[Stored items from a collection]
--------------------------------------------------
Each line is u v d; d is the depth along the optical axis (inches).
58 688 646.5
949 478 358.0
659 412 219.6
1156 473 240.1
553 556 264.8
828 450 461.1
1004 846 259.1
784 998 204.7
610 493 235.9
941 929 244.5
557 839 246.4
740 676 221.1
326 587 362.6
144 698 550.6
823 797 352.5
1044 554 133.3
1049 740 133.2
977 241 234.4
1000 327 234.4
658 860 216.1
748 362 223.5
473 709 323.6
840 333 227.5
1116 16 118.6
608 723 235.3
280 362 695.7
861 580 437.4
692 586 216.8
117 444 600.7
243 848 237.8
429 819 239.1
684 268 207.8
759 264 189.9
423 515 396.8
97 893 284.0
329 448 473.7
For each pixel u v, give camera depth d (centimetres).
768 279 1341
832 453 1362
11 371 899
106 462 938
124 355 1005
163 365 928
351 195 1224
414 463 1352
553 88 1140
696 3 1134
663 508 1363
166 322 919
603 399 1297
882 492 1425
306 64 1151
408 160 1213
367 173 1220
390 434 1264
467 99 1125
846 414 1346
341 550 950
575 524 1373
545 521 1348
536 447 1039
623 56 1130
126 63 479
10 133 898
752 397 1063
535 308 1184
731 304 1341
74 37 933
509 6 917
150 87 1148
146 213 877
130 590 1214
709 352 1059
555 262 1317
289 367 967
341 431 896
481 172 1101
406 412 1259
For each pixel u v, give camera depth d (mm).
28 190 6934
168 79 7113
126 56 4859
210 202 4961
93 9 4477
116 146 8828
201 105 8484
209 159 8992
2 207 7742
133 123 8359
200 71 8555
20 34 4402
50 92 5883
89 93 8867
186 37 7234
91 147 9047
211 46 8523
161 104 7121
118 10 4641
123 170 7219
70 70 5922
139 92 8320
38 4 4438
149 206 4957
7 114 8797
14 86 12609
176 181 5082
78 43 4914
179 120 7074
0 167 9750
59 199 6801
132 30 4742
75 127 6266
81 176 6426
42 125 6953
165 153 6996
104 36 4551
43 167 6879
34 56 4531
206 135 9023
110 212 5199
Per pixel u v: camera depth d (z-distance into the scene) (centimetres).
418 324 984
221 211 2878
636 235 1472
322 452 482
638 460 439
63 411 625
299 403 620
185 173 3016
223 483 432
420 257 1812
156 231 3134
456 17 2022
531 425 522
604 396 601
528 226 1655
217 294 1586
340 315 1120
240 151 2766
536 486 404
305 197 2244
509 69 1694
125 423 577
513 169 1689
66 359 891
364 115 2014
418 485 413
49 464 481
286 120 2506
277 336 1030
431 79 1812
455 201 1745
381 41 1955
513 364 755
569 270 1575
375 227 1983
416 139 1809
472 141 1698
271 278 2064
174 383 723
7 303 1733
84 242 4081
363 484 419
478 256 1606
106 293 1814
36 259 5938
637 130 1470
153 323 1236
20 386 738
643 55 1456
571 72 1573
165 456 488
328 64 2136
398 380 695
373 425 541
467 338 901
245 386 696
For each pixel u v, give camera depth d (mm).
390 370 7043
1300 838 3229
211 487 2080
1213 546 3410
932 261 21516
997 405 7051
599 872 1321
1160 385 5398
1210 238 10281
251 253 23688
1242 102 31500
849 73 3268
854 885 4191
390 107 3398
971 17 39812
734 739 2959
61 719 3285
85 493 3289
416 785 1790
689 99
--------------------------------------------------
• **EXERCISE**: Return word for word the lines above from the line with "146 213 877" to the line with "251 253 23688", including both and leaving out all others.

• **RESPONSE BELOW**:
146 213 877
130 590 1214
709 352 1059
555 262 1317
289 367 967
341 431 896
481 172 1101
406 412 1259
For each pixel u v, give camera depth d (mm).
28 190 6934
168 79 7113
126 56 4859
210 202 4961
93 9 4477
116 146 8828
201 105 8484
209 159 8992
2 207 7742
133 123 8359
200 71 8555
20 34 4402
50 92 5883
89 93 8867
186 37 7234
91 147 9047
211 46 8523
161 104 7121
118 10 4641
123 170 7219
70 70 5922
139 92 8320
38 4 4438
149 206 4957
7 114 8797
14 86 12609
176 181 5082
78 43 4914
179 120 7074
0 167 9750
59 199 6801
132 30 4742
75 127 6266
81 176 6426
42 125 6953
165 153 6996
104 36 4551
43 167 6879
34 56 4531
206 135 9023
110 212 5199
Per pixel u v: camera depth d (z-distance into the scene) (centimetres).
418 324 984
221 211 2878
636 235 1472
322 452 482
638 460 439
63 411 625
299 403 620
185 173 3016
223 483 432
420 257 1812
156 231 3134
456 17 2022
531 425 522
604 396 601
528 226 1655
217 294 1586
340 315 1120
240 151 2766
536 486 404
305 197 2244
509 69 1694
125 423 577
513 169 1689
66 359 891
364 115 2014
418 485 413
49 464 481
286 120 2506
277 336 1030
431 79 1812
455 201 1745
381 41 1955
513 364 755
569 270 1575
375 227 1983
416 139 1809
472 141 1698
271 278 2064
174 383 723
7 303 1733
84 242 4081
363 484 419
478 256 1606
106 293 1814
36 259 5938
637 130 1470
153 323 1236
20 386 738
643 55 1456
571 72 1573
165 456 488
328 64 2136
398 380 695
373 425 541
467 338 901
245 386 696
For each pixel u v, give camera depth d (mm).
390 370 7043
1300 838 3229
211 487 2080
1213 546 3410
932 261 21516
997 405 7051
599 872 1321
1160 385 5398
1210 238 10281
251 253 23688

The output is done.